As you say, history and biology differ in many ways, of course, but it seems to me that the above arguments are true of history as well. You have to assume that all events are explained by the sort of "normal" human and natural interactions, if you're going to practice history. If I think that Caesar's assassination was planned by the Egyptians, we have a regular set of principles to investigate that---we know what documents to look for, we have reasonable guesses as to what sort of things might threaten the Egyptians, etc. . . We have an idea how Egyptians are likely to respond to certain Roman actions, how Romans are likely to respond to certain Egyptian actions, and so on, because they're humans, just like us. If I think that Hurricane Katrina was sent by God to punish America for the Iraq war, we have no idea what records to inspect, or how to analyze them, because we have no precise, well-agreed understanding of what motivates God, how He/She/It is likely to respond to human events, or how His/Her/It's prophets are likely to respond to hearing the word of God.

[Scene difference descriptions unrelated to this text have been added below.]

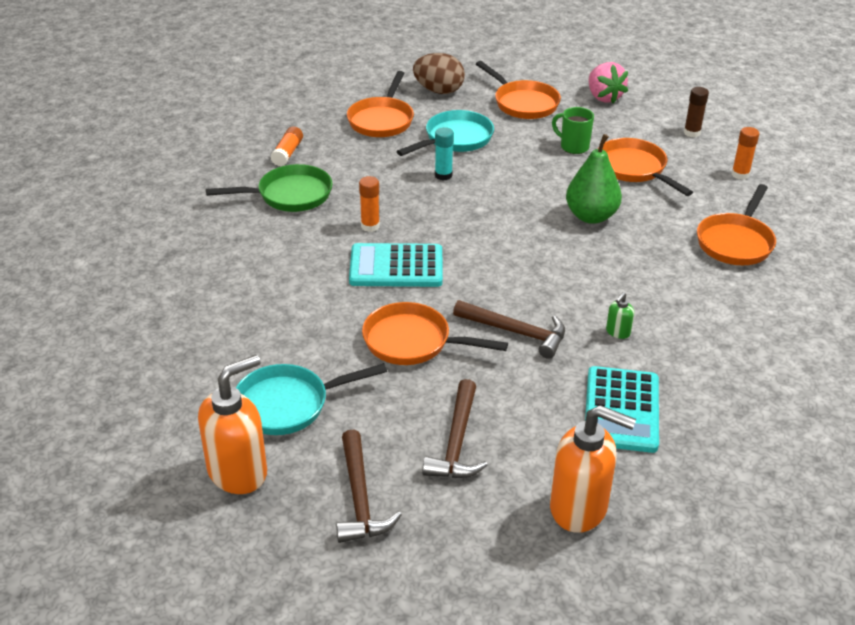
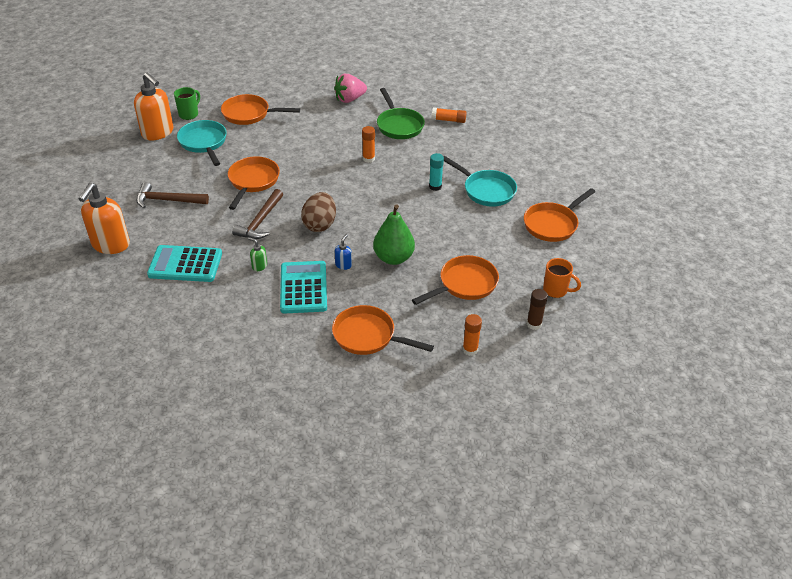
camera: 85 degrees right, 5 degrees up
(360, 498) = (133, 170): brown hammer -> none
(382, 120) = (504, 155): orange pan -> orange pan (249, 114)
(396, 267) = (326, 171): turquoise calculator -> turquoise calculator (303, 288)
(438, 91) = (557, 180): brown egg -> brown egg (320, 224)
(573, 147) = (491, 251): green mug -> green mug (189, 114)
(604, 97) = (580, 271): pink strawberry -> pink strawberry (350, 99)
(608, 256) = (343, 265): none -> blue soap dispenser
(636, 114) = (556, 290): none -> orange mug

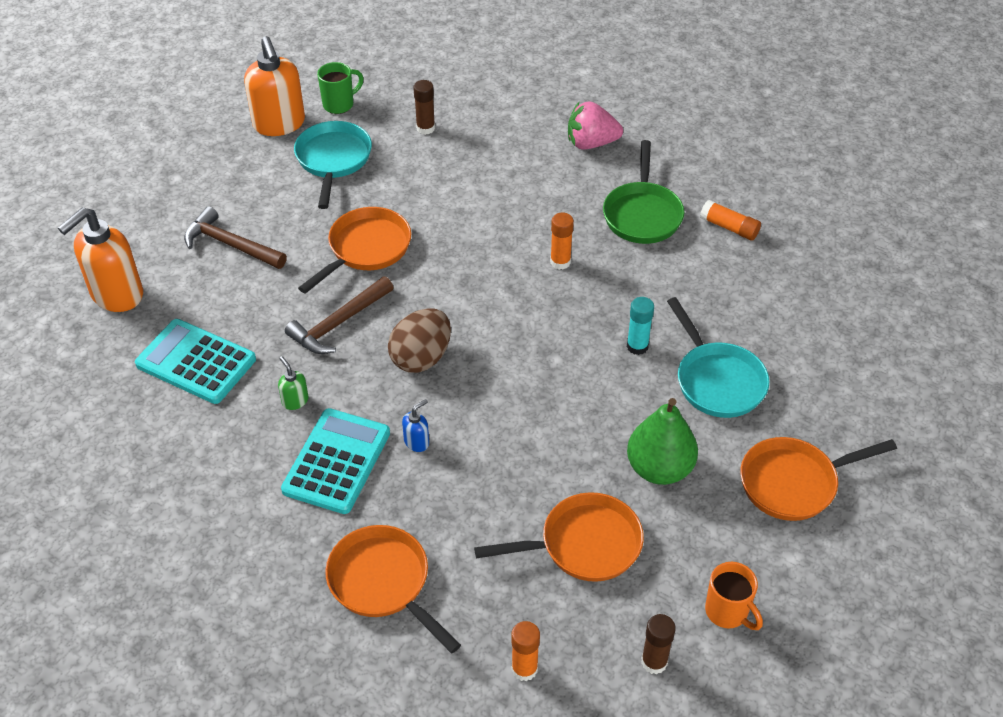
camera: 25 degrees right, 5 degrees up
(249, 114) = (425, 128): orange pan -> brown glue stick
(393, 258) = (499, 456): green pear -> green pear (659, 468)

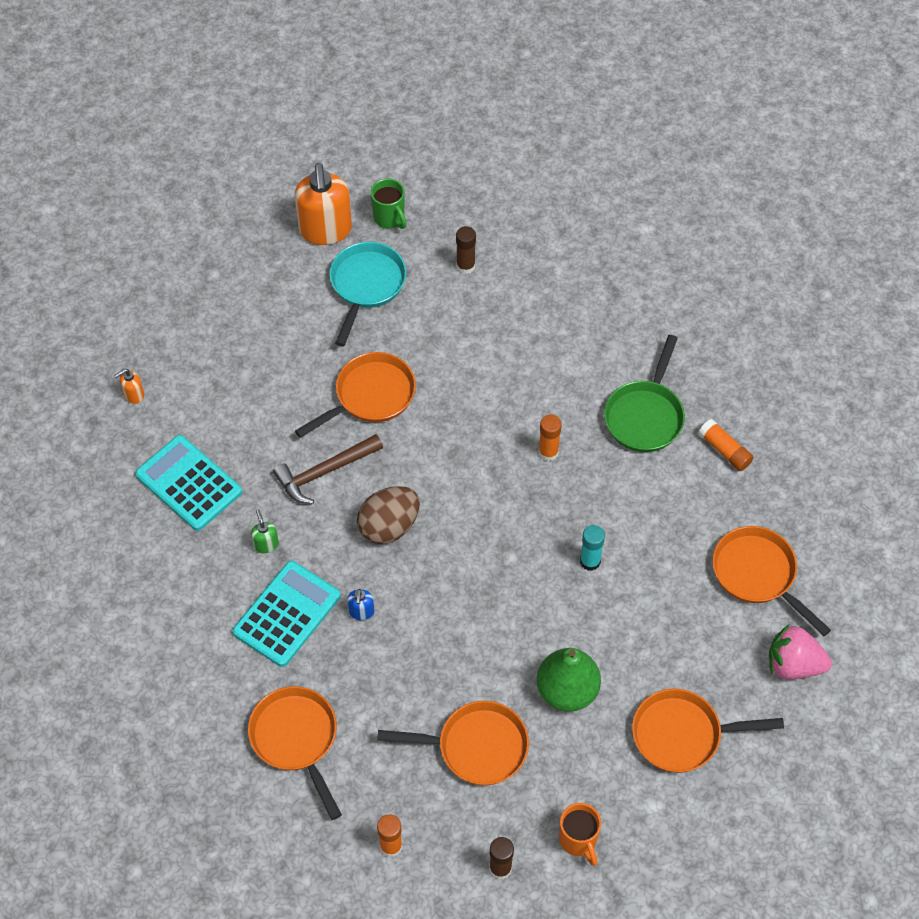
camera: 15 degrees right, 10 degrees up
(116, 295) = (133, 395): orange soap dispenser -> orange soap dispenser, size x0.43
(231, 245) = (247, 363): brown hammer -> none
(339, 104) = (389, 218): green mug -> green mug turned 75 degrees clockwise
(417, 442) = (361, 612): blue soap dispenser -> blue soap dispenser turned 120 degrees clockwise
(591, 143) = (623, 320): pink strawberry -> pink strawberry (793, 664)
(717, 380) = (651, 614): turquoise pan -> none
(806, 324) = (758, 575): none -> orange pan

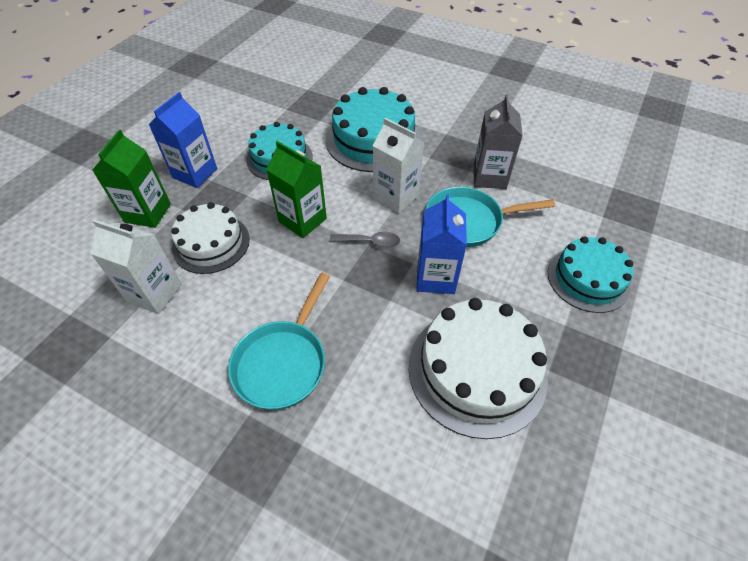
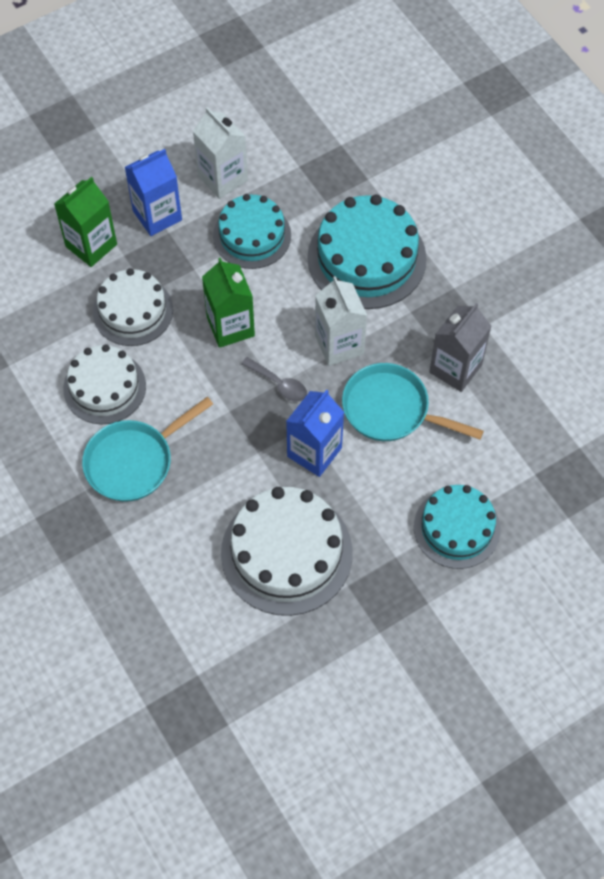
camera: 30 degrees right, 10 degrees up
(154, 293) = (61, 340): white carton -> white carton (222, 178)
(218, 312) = (104, 387): none -> white cake

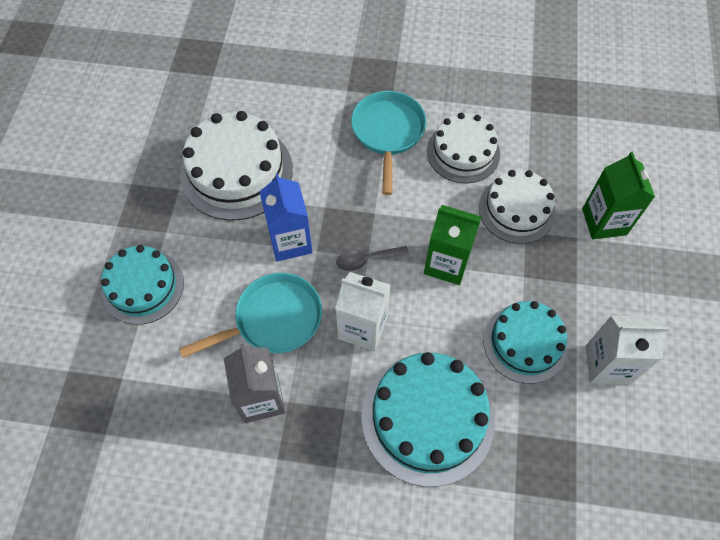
camera: 130 degrees right, 0 degrees up
(157, 215) = (601, 286): blue carton -> none

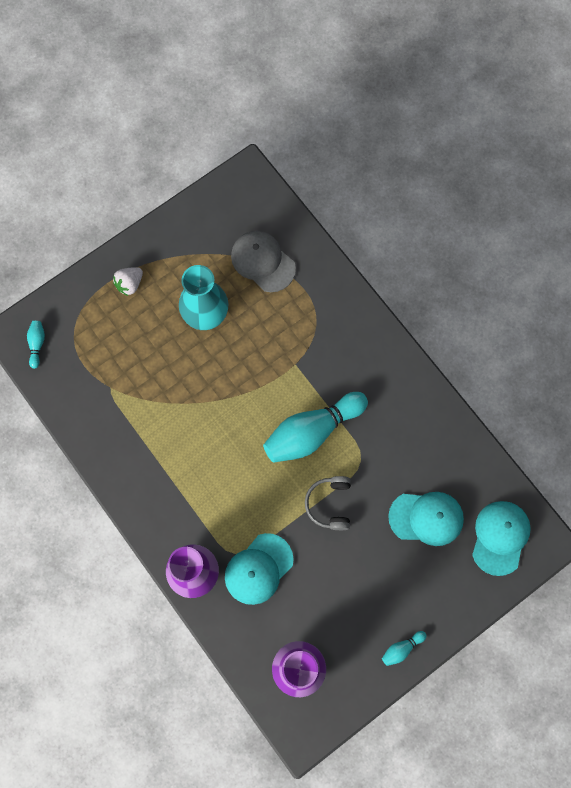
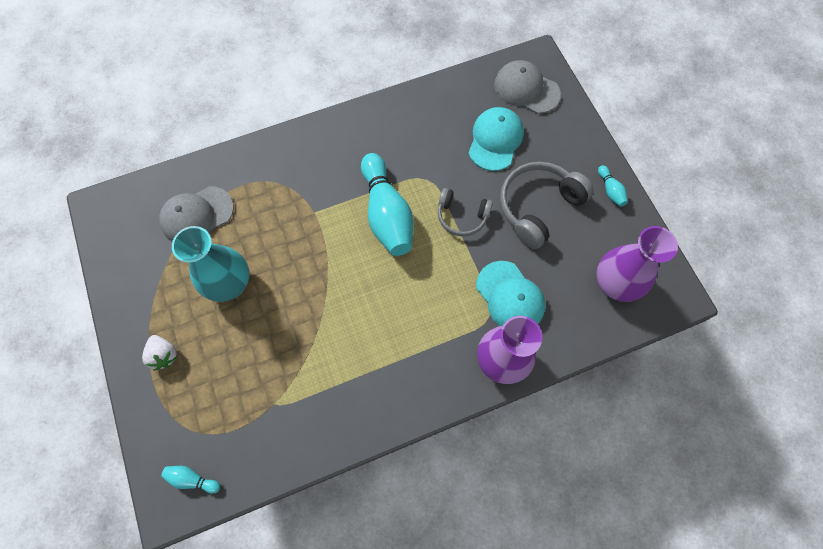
camera: 75 degrees left, 5 degrees down
(361, 577) = (538, 207): none -> grey headphones
(500, 537) = (526, 89): turquoise cap -> grey cap

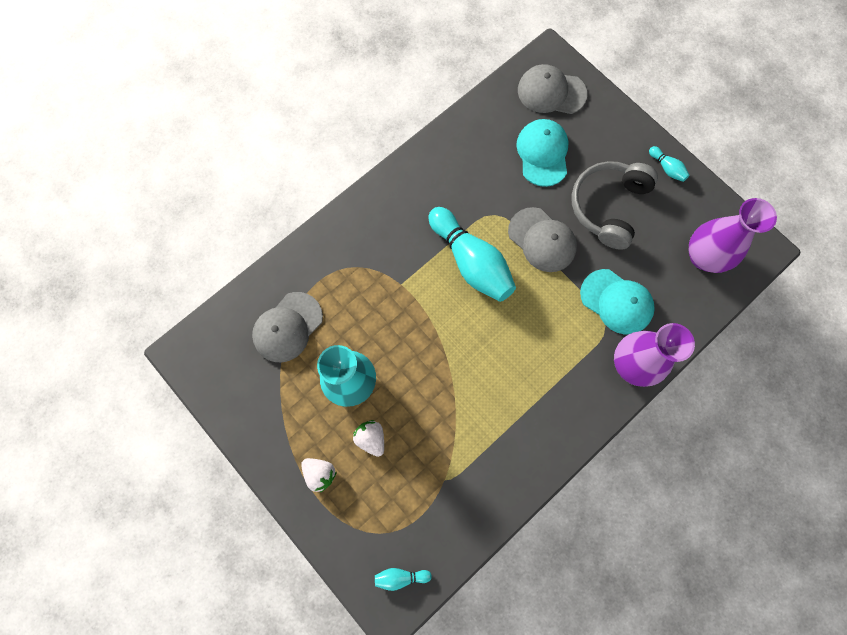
camera: 20 degrees left, 5 degrees up
(224, 340) = (371, 438): none -> white strawberry
(462, 216) = (542, 240): grey headphones -> grey cap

Anyway, a long response, and as I said at the start, since I'm an atheist, maybe none of this will resonate with you at all, if you see this post at all. But on the off-chance that you're reading let me make an argument that I think works from a Christian perspective. It doesn't make sense for Second Isaiah to have been written in the seventh century B.C., because not only does he talk about future events, but he give no sign that he's talking about future events. Take Isa 44:28-45:1, where he talks about Cyrus carrying out his will. If we assume that God told Isaiah that there would be a Cyrus in the future who would return the Jews to Israel, these verses would make sense to Isaiah, but would be completely incomprehensible to the Jews Isaiah was prophesizing to. The seventh century Jews would respond to these verses by saying "Huh, who's this Cyrus you're talking about?" If Isa 44:28-45:1 were really written by a seventh century prophet to seventh century Jews, then there should be verses before 44:28 explaining to the Jews that there will (using the future tense) be a Babylonian captivity, and that it will be ended by Cyrus.